What to work on: Write out precisely the lines beginning with the line that contains "חכו שטראמפ יגלה מי רכשו 40%" and ending with the last line of the entries, and no other lines.

The input:
◇ ◇ ◇

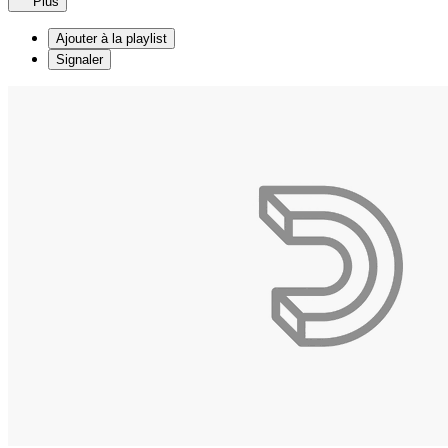
Plus
Ajouter à la playlist
Signaler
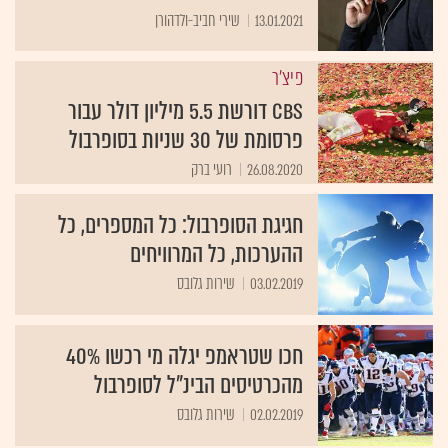
13.01.2021
שירי חביב-ולדהורן
פיצ'ר
CBS דורשת 5.5 מיליון דולר עבור
פרסומת של 30 שניות בסופרבול
26.08.2020
רועי ברק
חגיגת הסופרבול: כל המספרים, כל
ההערכות, כל המרוויחים
03.02.2019
שירות גלובס
חכו שטראמפ יגלה מי רכשו 40%
מהכרטיסים הבינ"ל לסופרבול
02.02.2019
שירות גלובס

◇ ◇ ◇

Exercise result:
חכו שטראמפ יגלה מי רכשו 40%
מהכרטיסים הבינ"ל לסופרבול
02.02.2019
שירות גלובס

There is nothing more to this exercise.